The Marion Superior Court, following three failed attempts at questioning the CI in a manner that protected the informant’s identity, ordered the state to produce the CI for a face-to-face interview with Jones’ counsel. The Indiana Court of Appeals affirmed the order on appeal, finding that Jones had met his burden to demonstrate that the CI had information relevant and helpful to his defense or necessary for a fair trial.

But Indiana Supreme Court justices disagreed in a Tuesday decision, holding that an informant’s identity is inherently revealed through their physical appearance at a face-to-face interview.

“Thus, when a defendant requests such an interview—as Justin Jones did here—the State has met its threshold burden to show the informer’s privilege applies. And because the trial court did not apply the established balancing test before ordering disclosure, we reverse and remand,” Chief Justice Loretta Rush wrote for the unanimous bench.

In agreeing with the state, the justices concluded that the trial court should have employed the established balancing test to determine whether an exception to the confidential informer’s privilege was warranted.

“The situation before us, though, is markedly different from that in Beville v. State, 71 N.E.3d 13, 21 (Ind. 2017),” the high court wrote. “Unlike the video of the controlled buy, Jones’s requested face-to-face interview with the CI ‘would obviously reveal’ the CI’s identity, as the interview would disclose physical appearance, which is tantamount to an informant’s identity.”

Justices then rejected Jones’ assertions that such a showing was insufficient to trigger the privilege and that the state must establish a recognition standard. They pointed out that proving recognition would be an impossible burden for the state to meet.

“Second, an interviewer’s recognition of a CI would depend on that CI’s personal characteristics.

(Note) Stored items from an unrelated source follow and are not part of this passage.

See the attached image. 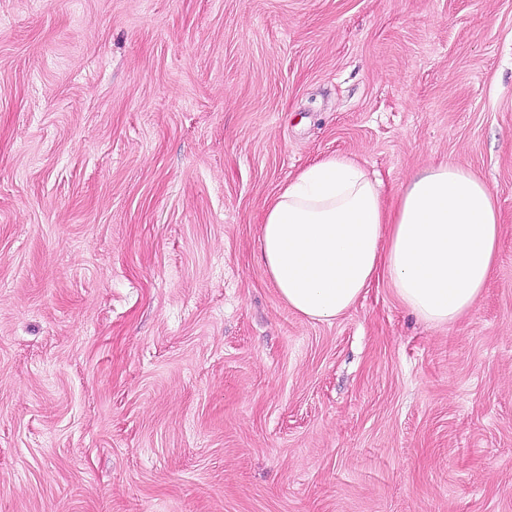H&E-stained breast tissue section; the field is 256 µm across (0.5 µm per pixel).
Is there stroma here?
Here are the masks:
<instances>
[{
	"label": "stroma",
	"instance_id": "35a3bbf8",
	"mask_svg": "<svg viewBox=\"0 0 512 512\" xmlns=\"http://www.w3.org/2000/svg\"><path fill=\"white\" fill-rule=\"evenodd\" d=\"M494 191V276L280 301L265 204ZM0 512H512V0H0Z\"/></svg>",
	"mask_w": 512,
	"mask_h": 512
}]
</instances>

And it would be arbitrary to apply this privilege to people with distinct physical characteristics, making them more easily recognizable, but not to others who have less identifiable features,” the high court wrote.

Lastly, it noted that such a standard would vary based on geographical areas, like packed cities as compared to less populous rural communities.

On a final note, the justices reminded Jones that modern technology “offers plenty of ways to interview a CI without the meeting being face-to-face” through phone applications and camera filters.

“In an age where an attorney can appear in a Zoom court hearing as a cat, the State and defendants can certainly work together to provide the information necessary for a full defense without revealing a CI’s physical appearance and, thus, identity,” Rush wrote.

The high court went on to note that once the informer’s privilege is triggered, the burden shifts to the defendant to show why disclosure is warranted and that a trial court must then engage in a balancing inquiry.

“Here, however, nothing in the record suggests the trial court engaged in the appropriate balancing inquiry when ordering a face-to-face interview,” it wrote. “Rather, the trial judge explained he had known defense counsel for a long time and trusted counsel was ‘looking for something real.’ The judge added that ‘I’d be curious, too,’ and so decided to ‘let him talk to the guy, let him find out what he can find out.’ But, as explained above, this is not sufficient.”